--- START ---

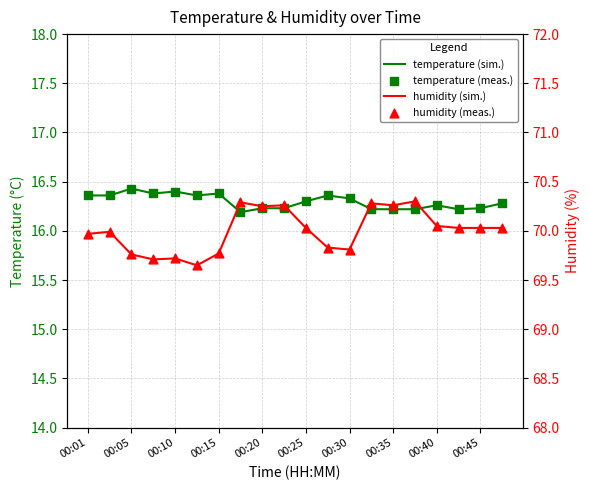

At which category is the sum across all series the highest?

15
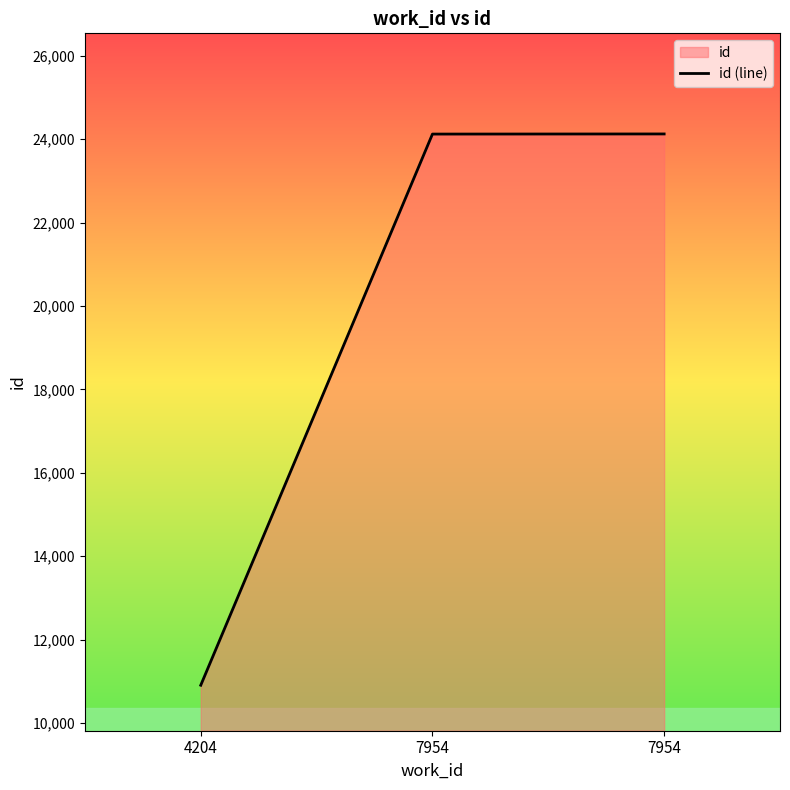

How many lines are shown in the chart?

1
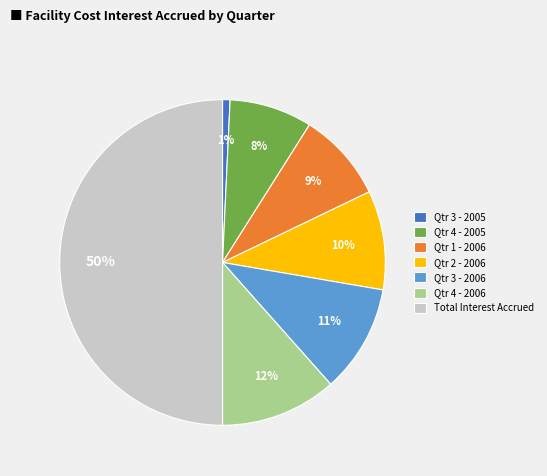

To the nearest percent, what is the average slice percentage?

14%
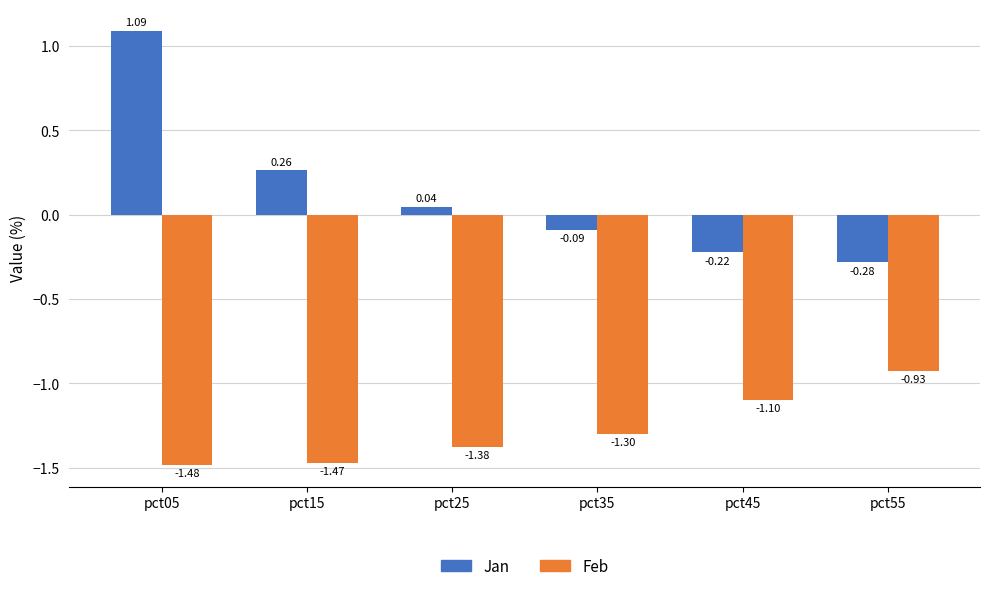

List the labels in order of Feb value, largest first.

pct55, pct45, pct35, pct25, pct15, pct05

--- END ---

PROBLEM REQUIREMENTS:
Identify each line in the records above that contains the string "many", and copy those lines.

YOUR RESPONSE:
How many lines are shown in the chart?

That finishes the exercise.